マイクロソフト、商品名変更で買い替え促進

ソフトウェアのサポート期限切れをめぐる混乱を防ぐため、マイクロソフトは主力製品の名称を全面的に変更する。ソフトウェアの「消費期限」がユーザーに広く理解される契機になるかどうかが注目される。

基本ソフトの新名称は、Windows 8が「Windows 2023年1月10日」、Windows 7が「Windows 2020年1月14日」。それぞれのサポート終了予定日が名称に追加される。一時期、同社の製品には「Windows95」「Windows2000」など発売年を示す数字が含まれていたが、近年は大規模なバージョンアップのたびにひとつずつ増える数字を書き添える方法が採用されていた。

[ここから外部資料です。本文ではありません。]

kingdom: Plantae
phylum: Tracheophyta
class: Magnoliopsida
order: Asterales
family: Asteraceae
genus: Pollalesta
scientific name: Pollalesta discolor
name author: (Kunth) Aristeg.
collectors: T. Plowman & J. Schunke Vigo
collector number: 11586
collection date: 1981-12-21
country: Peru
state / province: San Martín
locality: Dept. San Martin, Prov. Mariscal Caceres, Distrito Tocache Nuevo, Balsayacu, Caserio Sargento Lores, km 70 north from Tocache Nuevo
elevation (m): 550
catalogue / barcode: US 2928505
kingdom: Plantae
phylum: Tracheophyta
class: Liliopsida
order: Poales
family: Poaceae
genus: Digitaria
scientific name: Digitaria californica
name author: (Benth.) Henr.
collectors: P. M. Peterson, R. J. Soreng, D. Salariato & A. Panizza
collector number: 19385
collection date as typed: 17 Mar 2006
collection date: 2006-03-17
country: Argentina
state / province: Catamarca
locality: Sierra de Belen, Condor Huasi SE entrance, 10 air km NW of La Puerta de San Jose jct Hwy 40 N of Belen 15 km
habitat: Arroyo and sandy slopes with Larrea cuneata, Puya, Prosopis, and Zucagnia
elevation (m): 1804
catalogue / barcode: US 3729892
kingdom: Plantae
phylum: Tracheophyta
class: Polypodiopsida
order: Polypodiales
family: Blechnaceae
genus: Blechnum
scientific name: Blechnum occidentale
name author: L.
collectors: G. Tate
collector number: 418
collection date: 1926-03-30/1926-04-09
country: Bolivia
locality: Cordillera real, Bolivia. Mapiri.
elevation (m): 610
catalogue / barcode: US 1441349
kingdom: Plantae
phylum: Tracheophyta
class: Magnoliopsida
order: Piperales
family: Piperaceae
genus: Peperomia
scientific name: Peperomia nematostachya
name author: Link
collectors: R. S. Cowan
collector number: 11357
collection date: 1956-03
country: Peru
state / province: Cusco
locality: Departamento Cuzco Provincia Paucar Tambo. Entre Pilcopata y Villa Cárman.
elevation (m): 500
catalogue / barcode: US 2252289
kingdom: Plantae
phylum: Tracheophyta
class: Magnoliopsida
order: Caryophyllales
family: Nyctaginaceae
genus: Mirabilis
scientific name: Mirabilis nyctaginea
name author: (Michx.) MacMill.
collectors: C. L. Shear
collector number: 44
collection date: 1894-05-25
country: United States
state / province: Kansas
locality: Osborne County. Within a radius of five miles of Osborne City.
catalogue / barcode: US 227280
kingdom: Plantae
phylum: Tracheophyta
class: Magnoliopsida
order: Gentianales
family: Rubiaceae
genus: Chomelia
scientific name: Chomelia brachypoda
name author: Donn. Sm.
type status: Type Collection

今年4月8日にはWindows XPのサポート期限が終了し、翌日からの使用にはセキュリティリスクが伴うことになった。ユーザーの一部はサポート期限に終了日が設定されていることに納得しておらず、リスクを無視してネットに接続した状態でのXP使用を続けている。「発売時、永遠に使えるものではないと強調しておけば、買い替えはもっとスムーズに進んだはず」との声が業界では主流を占めている。

なお、Windows XPの名称はサポート期限切れを受けて、「Windows2014年4月8日」に変更された。ソフトウェア産業では前例のない諡(おくりな)の導入が、マイクロソフトの狙い通り買い替えを促す材料になるかどうかはなおも不透明だ。